BEGIN READING TEXT

The production EQT was unveiled in December 2022, equipped with a drivetrain identical to that of the contemporary Kangoo E-Tech. This includes a 45 kW h battery that feeds an electric traction motor which develops 90 kW and 245 Nm of torque, giving it an estimated range of 282 km. It was introduced initially in the short-wheelbase version.

===Engines===

Engines
| Model | Engine | Displacement | Valvetrain | Fuel system | Max. power at rpm | Max. torque at rpm | Gearbox | Years | Consumption | CO _{2} |
Petrol engines
| 110 | Nissan H5Ht | 1,332 cc | DOHC 16v | Direct injection | 102 PS (75 kW; 101 bhp) @ 4,500 rpm | 200 N⋅m (148 lb⋅ft) @ 1,500 rpm | 6 speed manual | 2021–present | 7.2–6.5 L/100 km (39.2–43.5 mpg_{‑imp}) | 162–147 g/km (9.2–8.3 oz/mi) |
| 113 | Nissan H5Ht | 1,332 cc | DOHC 16v | Direct injection | 131 PS (96 kW; 129 bhp) @ 5,000 rpm | 240 N⋅m (177 lb⋅ft) @ 1,600 rpm | 6 speed manual | 2021–present | 7.1–6.4 L/100 km (39.8–44.1 mpg_{‑imp}) | 161–146 g/km (9.1–8.3 oz/mi) |
Diesel engines
| 108CDI | Renault K9K | 1,461 cc | SOHC 8v | Common rail direct injection | 75 PS (55 kW; 74 bhp) @ 3,750 rpm | 230 N⋅m (170 lb⋅ft) @ 1,750 rpm | 6 speed manual | 2021–present | 5.4–5.0 L/100 km (52.3–56.5 mpg_{‑imp}) | 143–131 g/km (8.1–7.4 oz/mi) |
| 110CDI | Renault K9K | 1,461 cc | SOHC 8v | Common rail direct injection | 95 PS (70 kW; 94 bhp) @ 3,750 rpm | 260 N⋅m (192 lb⋅ft) @ 1,750 rpm | 6 speed manual | 2021–present | 5.6–5.0 L/100 km (50.4–56.5 mpg_{‑imp}) | 146–131 g/km (8.3–7.4 oz/mi) |
| 112CDI | Renault K9K | 1,461 cc | SOHC 8v | Common rail direct injection | 116 PS (85 kW; 114 bhp) @ 3,750 rpm | 270 N⋅m (199 lb⋅ft) @ 1,750 rpm | 6 speed manual | 2021–present | 5.8–5.3 L/100 km (48.7–53.3 mpg_{‑imp}) | 153–138 g/km (8.7–7.8 oz/mi) |
Electric
| Model | Charger | Battery | Range | Motor | Max. power at rpm | Max. torque at rpm | Gearbox | Years | Consumption | CO _{2} |
| eCitan / EQT | 22 kW (AC); 80 kW (DC); ; | Li-ion, 44 kW-hr (net) | 186 mi (299 km) (WLTP) | synchronous with coiled rotor | 121 / 60 PS (89 / 44 kW; 119 / 59 bhp) Normal/Eco | 245 N⋅m (181 lb⋅ft) | Single-speed reduction gear | 2022–present | – | 0 g/km (0 oz/mi) |

===Discontinuation===
In April 2025, Mercedes-Benz executives announced the discontinuation of the Mercedes-Benz Citan, T-Class, eCitan and EQT in 2026.

END READING TEXT
BEGIN DATASET

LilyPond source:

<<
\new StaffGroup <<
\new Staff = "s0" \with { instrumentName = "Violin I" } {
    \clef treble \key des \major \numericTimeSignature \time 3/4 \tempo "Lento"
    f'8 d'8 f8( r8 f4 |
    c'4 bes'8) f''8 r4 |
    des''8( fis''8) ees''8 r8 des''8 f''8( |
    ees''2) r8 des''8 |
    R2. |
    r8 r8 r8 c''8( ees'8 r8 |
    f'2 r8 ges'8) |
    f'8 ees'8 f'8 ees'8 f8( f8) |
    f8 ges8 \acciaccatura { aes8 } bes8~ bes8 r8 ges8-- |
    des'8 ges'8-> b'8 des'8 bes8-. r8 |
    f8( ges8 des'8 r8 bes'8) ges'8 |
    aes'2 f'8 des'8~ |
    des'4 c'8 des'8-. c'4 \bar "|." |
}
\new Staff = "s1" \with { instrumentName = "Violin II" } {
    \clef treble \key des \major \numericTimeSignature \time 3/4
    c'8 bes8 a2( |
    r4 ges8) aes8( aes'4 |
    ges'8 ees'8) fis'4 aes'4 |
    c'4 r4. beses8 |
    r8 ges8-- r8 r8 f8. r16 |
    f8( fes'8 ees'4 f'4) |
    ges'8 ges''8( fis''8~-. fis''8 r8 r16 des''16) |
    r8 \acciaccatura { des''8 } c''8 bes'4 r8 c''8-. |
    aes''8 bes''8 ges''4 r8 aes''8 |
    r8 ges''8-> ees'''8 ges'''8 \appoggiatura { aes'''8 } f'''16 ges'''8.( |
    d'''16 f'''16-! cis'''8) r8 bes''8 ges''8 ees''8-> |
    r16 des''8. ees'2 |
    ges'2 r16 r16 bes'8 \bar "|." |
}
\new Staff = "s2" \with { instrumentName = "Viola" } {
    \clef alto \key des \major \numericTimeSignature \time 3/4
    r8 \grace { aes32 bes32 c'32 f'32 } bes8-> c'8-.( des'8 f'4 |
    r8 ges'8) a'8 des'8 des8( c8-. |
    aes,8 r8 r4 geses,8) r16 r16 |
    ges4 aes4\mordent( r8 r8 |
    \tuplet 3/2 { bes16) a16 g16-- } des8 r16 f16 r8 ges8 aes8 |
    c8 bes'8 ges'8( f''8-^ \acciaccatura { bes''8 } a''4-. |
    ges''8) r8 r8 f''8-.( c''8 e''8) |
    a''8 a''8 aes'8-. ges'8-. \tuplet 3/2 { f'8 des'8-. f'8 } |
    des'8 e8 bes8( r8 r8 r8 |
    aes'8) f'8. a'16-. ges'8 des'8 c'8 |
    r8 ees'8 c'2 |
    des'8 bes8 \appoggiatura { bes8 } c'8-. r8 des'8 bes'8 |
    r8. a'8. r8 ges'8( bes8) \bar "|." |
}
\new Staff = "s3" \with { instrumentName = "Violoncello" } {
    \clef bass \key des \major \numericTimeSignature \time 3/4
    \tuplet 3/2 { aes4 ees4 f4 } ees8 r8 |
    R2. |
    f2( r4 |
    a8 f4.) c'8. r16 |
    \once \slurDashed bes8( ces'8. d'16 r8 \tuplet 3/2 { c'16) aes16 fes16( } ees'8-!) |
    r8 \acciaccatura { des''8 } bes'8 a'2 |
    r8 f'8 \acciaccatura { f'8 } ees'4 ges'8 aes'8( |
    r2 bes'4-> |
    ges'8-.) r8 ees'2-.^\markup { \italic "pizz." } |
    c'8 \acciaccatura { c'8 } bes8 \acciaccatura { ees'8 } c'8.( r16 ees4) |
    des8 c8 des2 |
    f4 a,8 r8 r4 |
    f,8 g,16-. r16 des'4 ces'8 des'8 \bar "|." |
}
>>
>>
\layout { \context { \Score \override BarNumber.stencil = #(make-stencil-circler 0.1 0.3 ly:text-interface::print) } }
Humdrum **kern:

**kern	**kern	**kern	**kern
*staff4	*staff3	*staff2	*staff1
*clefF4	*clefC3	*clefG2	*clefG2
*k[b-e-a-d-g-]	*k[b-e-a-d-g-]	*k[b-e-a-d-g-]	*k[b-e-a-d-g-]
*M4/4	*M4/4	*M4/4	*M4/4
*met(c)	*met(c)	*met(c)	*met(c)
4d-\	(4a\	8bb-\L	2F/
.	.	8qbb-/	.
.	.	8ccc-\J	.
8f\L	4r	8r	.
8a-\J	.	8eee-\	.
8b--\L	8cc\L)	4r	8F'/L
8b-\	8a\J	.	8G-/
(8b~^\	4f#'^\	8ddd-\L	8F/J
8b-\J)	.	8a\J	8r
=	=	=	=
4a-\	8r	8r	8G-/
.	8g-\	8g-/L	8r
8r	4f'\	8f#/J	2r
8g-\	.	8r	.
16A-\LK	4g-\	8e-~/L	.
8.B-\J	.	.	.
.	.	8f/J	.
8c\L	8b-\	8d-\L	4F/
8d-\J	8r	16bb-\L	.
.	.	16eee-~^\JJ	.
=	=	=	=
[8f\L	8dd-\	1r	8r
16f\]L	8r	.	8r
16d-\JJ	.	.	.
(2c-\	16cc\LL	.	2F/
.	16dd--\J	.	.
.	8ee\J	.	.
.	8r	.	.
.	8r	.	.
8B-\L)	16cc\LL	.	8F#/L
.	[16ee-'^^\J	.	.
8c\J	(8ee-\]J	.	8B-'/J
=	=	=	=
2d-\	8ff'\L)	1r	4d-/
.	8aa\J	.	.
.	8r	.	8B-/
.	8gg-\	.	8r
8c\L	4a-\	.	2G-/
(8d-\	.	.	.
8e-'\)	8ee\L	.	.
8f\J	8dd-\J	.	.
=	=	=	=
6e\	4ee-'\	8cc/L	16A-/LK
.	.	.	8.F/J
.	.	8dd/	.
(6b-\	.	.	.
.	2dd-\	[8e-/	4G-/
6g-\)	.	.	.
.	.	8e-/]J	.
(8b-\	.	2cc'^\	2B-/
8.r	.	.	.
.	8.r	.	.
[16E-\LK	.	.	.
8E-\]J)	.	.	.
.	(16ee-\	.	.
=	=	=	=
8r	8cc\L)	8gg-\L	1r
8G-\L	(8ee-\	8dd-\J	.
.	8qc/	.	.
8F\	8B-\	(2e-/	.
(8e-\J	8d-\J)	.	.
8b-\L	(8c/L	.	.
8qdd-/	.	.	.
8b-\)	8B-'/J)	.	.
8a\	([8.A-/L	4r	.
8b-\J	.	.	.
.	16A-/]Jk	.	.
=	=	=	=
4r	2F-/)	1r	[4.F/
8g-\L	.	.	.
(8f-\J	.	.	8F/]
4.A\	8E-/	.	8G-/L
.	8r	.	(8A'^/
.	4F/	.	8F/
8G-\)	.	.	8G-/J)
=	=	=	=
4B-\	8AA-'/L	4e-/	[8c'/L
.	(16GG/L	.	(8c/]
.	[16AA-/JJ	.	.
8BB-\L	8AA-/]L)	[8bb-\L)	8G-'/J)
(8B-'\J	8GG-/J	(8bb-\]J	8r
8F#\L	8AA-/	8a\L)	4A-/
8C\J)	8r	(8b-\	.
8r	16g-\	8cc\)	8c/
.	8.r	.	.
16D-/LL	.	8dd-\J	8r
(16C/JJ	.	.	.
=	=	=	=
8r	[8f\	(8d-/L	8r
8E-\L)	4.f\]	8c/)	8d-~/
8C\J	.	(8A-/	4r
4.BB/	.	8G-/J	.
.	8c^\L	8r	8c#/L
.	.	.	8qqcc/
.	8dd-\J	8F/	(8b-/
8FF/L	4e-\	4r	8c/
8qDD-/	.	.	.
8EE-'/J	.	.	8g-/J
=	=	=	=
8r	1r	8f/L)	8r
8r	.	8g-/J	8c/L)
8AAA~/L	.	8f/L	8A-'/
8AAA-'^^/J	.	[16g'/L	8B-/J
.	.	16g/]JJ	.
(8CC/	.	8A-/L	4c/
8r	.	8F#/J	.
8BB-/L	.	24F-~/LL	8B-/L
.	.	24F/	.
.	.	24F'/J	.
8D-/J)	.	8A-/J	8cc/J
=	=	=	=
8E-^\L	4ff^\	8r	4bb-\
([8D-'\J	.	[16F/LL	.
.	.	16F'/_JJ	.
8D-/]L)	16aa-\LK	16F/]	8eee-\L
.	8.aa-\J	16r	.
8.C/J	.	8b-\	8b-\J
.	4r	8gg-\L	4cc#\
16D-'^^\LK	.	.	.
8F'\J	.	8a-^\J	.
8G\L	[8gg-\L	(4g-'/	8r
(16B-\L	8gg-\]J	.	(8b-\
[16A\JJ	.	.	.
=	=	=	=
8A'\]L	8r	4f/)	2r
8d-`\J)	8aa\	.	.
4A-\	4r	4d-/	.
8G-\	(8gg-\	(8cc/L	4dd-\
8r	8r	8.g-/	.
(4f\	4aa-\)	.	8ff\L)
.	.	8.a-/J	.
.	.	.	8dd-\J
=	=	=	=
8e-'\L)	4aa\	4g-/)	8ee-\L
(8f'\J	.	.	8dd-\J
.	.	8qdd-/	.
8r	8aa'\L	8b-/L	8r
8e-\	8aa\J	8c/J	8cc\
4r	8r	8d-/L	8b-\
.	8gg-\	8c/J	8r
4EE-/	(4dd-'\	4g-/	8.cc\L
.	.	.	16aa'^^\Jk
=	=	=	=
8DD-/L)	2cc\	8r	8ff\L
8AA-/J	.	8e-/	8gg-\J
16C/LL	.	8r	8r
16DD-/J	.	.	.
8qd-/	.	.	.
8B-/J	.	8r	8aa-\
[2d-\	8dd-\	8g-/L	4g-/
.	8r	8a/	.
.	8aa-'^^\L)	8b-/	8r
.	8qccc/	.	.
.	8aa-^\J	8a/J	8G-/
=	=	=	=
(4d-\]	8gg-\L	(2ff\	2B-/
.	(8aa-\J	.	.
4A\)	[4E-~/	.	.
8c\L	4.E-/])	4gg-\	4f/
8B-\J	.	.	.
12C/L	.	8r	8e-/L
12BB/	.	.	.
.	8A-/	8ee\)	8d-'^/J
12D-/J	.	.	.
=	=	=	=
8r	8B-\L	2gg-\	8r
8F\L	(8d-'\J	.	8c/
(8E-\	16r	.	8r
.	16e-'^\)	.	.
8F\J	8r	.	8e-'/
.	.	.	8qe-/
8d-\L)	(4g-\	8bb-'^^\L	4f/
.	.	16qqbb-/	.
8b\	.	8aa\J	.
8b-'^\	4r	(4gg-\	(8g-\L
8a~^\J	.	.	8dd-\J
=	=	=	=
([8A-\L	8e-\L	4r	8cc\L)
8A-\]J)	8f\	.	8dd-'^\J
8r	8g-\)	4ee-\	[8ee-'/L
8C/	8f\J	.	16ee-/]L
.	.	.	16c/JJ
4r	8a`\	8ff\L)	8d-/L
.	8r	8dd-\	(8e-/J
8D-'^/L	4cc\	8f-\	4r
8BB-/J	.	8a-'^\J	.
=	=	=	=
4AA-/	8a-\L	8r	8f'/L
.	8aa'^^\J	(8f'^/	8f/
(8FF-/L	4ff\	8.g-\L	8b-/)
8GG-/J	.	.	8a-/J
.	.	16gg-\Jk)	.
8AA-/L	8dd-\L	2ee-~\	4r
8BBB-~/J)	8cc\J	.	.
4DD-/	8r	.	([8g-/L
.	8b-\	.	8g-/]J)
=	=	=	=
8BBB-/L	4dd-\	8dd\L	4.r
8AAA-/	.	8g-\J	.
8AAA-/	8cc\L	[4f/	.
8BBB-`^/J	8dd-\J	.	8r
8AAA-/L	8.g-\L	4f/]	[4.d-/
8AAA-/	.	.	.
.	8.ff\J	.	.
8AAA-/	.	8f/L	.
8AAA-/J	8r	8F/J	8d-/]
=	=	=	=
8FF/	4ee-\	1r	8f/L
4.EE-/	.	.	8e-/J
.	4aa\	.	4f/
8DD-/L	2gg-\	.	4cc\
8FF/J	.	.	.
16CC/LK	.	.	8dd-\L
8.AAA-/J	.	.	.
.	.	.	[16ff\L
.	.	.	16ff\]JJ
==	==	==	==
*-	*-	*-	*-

END DATASET

QUESTIONS:
1) Translate this sentence from the text on the Mercedes-Benz Citan and EQT into Spanish: "In April 2025, Mercedes-Benz executives announced the discontinuation of the Mercedes-Benz Citan, T-Class, eCitan and EQT in 2026."
2) According to the text on the Mercedes-Benz Citan and EQT, when was the production EQT unveiled?

ANSWER SET:
1) En abril de 2025, los directivos de Mercedes-Benz anunciaron la descontinuación del Mercedes-Benz Citan, el Clase T, el eCitan y el EQT en 2026.

2) December 2022